Saved data entries
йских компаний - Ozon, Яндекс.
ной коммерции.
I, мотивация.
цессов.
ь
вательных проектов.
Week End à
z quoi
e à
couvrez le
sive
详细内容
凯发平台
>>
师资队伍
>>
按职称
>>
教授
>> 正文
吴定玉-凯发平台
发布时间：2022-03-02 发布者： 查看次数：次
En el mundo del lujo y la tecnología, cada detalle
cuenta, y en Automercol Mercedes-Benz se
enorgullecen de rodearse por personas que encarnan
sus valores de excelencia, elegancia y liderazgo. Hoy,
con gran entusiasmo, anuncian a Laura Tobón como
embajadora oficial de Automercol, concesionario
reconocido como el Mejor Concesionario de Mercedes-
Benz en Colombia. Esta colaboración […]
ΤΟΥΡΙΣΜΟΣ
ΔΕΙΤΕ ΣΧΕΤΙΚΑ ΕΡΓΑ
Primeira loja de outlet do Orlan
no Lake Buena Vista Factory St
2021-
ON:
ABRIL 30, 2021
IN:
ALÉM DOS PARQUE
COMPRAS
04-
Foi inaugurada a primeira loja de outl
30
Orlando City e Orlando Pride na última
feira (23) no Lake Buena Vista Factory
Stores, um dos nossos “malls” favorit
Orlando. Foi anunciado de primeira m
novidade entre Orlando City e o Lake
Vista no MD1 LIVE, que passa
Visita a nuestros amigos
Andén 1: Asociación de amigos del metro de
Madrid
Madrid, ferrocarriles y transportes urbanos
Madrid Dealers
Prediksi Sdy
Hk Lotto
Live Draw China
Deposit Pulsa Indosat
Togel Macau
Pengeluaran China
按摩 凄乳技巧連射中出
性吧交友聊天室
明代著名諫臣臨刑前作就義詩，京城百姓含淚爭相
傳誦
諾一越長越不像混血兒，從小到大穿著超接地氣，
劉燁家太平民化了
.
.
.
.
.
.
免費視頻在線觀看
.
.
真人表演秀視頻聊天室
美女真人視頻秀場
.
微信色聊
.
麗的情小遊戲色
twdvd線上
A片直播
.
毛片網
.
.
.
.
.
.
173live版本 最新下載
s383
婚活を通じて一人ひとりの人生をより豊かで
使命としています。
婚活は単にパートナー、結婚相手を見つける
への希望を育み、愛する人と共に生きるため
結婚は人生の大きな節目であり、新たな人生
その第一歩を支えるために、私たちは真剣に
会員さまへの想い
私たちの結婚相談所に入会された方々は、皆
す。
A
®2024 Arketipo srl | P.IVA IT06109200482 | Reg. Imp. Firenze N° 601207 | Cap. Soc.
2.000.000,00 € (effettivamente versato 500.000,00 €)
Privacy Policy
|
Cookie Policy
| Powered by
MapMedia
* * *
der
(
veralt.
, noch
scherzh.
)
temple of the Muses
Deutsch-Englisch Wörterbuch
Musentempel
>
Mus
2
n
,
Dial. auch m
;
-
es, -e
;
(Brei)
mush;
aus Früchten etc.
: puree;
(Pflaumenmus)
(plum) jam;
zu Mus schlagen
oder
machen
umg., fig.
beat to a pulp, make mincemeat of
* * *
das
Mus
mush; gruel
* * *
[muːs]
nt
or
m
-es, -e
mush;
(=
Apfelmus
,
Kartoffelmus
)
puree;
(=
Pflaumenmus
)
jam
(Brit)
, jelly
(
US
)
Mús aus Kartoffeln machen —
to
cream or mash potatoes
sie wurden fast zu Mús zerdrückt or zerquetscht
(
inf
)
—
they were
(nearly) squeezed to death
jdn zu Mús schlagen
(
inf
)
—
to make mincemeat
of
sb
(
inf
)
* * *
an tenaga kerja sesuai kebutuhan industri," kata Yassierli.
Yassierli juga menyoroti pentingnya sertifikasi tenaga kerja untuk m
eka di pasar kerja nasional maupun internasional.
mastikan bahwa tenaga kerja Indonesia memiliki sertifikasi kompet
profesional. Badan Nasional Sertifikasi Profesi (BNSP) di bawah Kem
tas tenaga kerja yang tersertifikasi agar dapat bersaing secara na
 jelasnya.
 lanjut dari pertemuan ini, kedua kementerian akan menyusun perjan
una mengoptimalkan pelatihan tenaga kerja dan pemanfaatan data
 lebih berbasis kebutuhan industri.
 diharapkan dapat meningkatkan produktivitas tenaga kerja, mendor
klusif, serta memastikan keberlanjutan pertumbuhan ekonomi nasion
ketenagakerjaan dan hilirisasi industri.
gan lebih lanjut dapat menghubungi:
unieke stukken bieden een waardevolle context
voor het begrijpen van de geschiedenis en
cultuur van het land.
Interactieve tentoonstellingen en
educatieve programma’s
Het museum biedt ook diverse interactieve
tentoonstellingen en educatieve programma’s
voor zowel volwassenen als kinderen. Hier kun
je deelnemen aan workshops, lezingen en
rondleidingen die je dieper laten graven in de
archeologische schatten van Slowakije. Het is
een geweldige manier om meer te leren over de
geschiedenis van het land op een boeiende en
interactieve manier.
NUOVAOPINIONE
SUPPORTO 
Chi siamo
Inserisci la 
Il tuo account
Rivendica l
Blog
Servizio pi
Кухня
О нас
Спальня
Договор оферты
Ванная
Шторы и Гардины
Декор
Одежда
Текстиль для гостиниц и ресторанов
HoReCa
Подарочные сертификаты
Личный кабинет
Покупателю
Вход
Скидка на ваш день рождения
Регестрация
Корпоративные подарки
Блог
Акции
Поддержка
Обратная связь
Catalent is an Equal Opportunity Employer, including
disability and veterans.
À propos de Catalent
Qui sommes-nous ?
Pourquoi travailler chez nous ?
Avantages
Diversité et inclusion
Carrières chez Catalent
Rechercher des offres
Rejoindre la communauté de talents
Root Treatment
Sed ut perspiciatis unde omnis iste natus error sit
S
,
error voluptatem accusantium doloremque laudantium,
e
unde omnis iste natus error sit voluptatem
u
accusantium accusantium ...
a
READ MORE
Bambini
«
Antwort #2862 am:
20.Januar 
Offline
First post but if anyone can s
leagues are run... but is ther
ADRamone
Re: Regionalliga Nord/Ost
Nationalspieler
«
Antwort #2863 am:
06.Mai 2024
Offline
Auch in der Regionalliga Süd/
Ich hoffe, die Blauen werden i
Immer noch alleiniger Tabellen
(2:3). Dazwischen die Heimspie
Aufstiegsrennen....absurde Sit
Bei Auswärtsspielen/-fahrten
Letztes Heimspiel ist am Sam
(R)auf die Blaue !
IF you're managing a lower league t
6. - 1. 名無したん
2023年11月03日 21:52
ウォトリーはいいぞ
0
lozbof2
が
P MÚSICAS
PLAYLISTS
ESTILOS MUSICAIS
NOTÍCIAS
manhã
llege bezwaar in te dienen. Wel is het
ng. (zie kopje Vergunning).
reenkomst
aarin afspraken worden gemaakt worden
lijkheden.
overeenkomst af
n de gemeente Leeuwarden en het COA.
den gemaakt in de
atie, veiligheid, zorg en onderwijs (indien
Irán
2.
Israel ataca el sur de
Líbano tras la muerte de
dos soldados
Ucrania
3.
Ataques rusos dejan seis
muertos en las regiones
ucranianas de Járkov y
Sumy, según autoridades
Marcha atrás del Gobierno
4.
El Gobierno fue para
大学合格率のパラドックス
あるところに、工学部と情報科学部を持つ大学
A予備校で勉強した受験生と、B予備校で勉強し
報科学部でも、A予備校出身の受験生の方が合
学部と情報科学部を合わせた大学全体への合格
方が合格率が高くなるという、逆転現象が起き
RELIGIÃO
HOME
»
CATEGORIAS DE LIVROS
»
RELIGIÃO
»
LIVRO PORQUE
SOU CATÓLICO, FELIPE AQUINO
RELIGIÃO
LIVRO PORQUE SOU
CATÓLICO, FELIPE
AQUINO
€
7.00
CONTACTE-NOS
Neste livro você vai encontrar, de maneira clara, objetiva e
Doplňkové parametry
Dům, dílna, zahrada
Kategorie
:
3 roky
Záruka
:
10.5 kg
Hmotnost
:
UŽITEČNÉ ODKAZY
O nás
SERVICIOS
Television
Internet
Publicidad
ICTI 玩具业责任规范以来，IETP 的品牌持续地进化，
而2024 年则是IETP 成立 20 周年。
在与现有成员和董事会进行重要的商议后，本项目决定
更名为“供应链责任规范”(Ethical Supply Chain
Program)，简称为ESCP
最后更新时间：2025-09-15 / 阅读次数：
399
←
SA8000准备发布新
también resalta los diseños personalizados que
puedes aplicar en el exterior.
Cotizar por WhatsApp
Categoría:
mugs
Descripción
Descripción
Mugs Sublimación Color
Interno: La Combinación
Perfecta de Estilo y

**Exercise description:** Looking at the entries above, can you reproduce exactly the lines from the one that holds "aus Früchten etc." through the one that holds "cream or mash potatoes", and only those?

**Problem solution:**
aus Früchten etc.
: puree;
(Pflaumenmus)
(plum) jam;
zu Mus schlagen
oder
machen
umg., fig.
beat to a pulp, make mincemeat of
* * *
das
Mus
mush; gruel
* * *
[muːs]
nt
or
m
-es, -e
mush;
(=
Apfelmus
,
Kartoffelmus
)
puree;
(=
Pflaumenmus
)
jam
(Brit)
, jelly
(
US
)
Mús aus Kartoffeln machen —
to
cream or mash potatoes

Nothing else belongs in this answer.